### Your objective
Copy everything from the start of the records down to and including the line that contains "Alle Katego", keeping every line unchanged.

### Entries provided

+++

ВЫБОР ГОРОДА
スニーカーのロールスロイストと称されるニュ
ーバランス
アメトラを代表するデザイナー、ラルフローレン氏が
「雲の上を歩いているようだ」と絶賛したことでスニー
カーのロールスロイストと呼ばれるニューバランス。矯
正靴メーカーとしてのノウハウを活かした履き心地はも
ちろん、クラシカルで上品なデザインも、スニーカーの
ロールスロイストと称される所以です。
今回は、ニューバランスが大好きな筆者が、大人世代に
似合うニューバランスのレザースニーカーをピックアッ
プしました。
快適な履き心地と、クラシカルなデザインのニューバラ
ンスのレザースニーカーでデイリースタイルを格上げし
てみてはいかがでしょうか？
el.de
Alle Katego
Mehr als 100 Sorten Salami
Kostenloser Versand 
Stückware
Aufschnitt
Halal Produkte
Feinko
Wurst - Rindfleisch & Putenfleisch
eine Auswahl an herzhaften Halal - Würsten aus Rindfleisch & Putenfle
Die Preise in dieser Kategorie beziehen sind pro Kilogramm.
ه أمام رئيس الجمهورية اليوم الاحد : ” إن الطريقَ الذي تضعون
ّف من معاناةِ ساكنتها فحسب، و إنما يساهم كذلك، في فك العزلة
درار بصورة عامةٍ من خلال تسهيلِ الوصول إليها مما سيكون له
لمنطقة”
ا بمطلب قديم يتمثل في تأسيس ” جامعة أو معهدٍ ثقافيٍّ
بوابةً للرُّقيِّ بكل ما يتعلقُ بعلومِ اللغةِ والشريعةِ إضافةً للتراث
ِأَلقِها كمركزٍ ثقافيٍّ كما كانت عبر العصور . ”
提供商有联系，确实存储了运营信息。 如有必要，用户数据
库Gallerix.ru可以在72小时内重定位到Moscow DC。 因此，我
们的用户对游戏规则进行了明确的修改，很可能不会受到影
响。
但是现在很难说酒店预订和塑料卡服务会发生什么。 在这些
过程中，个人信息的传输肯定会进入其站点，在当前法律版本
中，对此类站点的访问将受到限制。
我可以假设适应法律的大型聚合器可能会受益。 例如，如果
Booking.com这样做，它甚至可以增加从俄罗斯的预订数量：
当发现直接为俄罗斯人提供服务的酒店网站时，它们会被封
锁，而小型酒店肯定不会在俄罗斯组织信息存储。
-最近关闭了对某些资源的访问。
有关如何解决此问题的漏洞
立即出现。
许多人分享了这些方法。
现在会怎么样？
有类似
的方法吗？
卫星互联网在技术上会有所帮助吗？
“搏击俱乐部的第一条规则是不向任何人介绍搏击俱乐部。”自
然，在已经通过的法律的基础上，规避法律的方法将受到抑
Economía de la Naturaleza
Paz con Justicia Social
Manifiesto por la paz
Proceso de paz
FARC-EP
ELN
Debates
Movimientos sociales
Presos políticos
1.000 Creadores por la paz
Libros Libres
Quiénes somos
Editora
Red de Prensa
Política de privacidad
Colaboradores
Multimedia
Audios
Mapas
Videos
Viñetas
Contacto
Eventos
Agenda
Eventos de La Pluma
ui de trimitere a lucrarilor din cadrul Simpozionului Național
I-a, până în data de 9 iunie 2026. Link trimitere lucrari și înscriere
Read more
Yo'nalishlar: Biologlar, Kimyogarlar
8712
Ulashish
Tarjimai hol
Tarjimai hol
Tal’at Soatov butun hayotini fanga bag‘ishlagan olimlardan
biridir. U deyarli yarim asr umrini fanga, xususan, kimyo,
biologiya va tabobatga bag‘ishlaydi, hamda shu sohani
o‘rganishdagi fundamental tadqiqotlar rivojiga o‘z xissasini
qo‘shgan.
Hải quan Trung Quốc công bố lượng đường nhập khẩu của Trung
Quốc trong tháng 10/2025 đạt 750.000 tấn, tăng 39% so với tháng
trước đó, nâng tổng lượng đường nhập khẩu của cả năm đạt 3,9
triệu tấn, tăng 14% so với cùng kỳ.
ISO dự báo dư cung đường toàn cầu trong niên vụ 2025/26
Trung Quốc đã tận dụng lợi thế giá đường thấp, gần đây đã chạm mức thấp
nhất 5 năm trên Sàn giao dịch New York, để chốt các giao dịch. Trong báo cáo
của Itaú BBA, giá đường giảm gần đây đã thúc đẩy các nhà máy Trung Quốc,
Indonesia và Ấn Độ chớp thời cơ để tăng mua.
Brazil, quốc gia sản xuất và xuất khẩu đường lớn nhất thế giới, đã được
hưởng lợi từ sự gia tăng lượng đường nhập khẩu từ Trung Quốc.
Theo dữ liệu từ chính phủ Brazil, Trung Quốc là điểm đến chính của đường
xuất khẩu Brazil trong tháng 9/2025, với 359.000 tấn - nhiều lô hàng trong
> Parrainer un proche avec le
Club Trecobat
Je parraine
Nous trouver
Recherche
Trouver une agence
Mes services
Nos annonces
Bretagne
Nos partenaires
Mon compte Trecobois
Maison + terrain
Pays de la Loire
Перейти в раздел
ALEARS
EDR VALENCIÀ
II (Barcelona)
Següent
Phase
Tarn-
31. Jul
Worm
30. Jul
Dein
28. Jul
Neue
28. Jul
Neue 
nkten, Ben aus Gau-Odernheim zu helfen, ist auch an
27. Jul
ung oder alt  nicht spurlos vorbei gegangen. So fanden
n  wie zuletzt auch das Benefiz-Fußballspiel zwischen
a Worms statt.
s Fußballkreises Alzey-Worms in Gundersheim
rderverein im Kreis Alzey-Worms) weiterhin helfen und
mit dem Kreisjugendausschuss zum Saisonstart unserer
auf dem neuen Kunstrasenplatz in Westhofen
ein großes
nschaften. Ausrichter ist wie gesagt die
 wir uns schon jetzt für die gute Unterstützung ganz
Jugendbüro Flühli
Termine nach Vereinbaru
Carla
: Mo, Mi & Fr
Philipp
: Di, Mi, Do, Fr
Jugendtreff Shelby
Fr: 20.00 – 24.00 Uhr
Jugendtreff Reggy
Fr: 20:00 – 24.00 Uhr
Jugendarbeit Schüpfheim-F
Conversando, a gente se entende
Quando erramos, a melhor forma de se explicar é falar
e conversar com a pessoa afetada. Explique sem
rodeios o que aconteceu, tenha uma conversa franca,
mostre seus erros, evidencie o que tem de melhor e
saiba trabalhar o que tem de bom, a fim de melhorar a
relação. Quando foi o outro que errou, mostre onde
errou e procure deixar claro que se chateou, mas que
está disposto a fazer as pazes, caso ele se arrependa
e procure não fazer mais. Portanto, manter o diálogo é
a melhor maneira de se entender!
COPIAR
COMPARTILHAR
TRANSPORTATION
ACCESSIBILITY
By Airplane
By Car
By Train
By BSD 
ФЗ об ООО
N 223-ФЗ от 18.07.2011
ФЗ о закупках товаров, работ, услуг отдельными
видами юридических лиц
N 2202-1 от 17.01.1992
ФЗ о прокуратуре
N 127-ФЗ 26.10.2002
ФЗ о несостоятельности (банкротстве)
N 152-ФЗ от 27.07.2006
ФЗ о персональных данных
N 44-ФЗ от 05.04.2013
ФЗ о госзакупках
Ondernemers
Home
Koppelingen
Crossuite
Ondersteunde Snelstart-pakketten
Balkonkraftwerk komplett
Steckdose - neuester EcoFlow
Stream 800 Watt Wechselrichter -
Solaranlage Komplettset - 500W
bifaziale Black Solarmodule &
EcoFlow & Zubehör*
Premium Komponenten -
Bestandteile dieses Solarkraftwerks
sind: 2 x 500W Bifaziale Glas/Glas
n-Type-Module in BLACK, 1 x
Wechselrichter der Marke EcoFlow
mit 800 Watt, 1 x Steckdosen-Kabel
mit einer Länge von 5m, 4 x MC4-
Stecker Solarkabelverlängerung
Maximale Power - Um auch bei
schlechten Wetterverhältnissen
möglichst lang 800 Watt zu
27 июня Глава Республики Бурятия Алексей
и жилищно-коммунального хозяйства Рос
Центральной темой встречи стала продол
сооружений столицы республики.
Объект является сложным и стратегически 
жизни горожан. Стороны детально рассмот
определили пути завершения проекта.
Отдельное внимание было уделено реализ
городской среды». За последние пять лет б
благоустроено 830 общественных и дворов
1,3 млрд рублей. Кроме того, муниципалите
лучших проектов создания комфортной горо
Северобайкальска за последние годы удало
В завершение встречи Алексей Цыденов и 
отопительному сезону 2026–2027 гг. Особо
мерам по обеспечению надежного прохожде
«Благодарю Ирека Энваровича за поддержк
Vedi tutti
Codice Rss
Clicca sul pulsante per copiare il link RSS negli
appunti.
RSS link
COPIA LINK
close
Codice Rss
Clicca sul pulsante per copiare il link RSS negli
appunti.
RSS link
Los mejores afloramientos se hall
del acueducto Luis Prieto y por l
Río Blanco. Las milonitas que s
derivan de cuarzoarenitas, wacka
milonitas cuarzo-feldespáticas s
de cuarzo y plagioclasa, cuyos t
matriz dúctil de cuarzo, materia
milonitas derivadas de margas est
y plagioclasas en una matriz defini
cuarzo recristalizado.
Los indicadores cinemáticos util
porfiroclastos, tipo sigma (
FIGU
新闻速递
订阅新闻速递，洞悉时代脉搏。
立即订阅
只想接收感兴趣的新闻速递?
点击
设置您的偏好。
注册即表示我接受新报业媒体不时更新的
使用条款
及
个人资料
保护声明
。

+++

### Response for this exercise
ВЫБОР ГОРОДА
スニーカーのロールスロイストと称されるニュ
ーバランス
アメトラを代表するデザイナー、ラルフローレン氏が
「雲の上を歩いているようだ」と絶賛したことでスニー
カーのロールスロイストと呼ばれるニューバランス。矯
正靴メーカーとしてのノウハウを活かした履き心地はも
ちろん、クラシカルで上品なデザインも、スニーカーの
ロールスロイストと称される所以です。
今回は、ニューバランスが大好きな筆者が、大人世代に
似合うニューバランスのレザースニーカーをピックアッ
プしました。
快適な履き心地と、クラシカルなデザインのニューバラ
ンスのレザースニーカーでデイリースタイルを格上げし
てみてはいかがでしょうか？
el.de
Alle Katego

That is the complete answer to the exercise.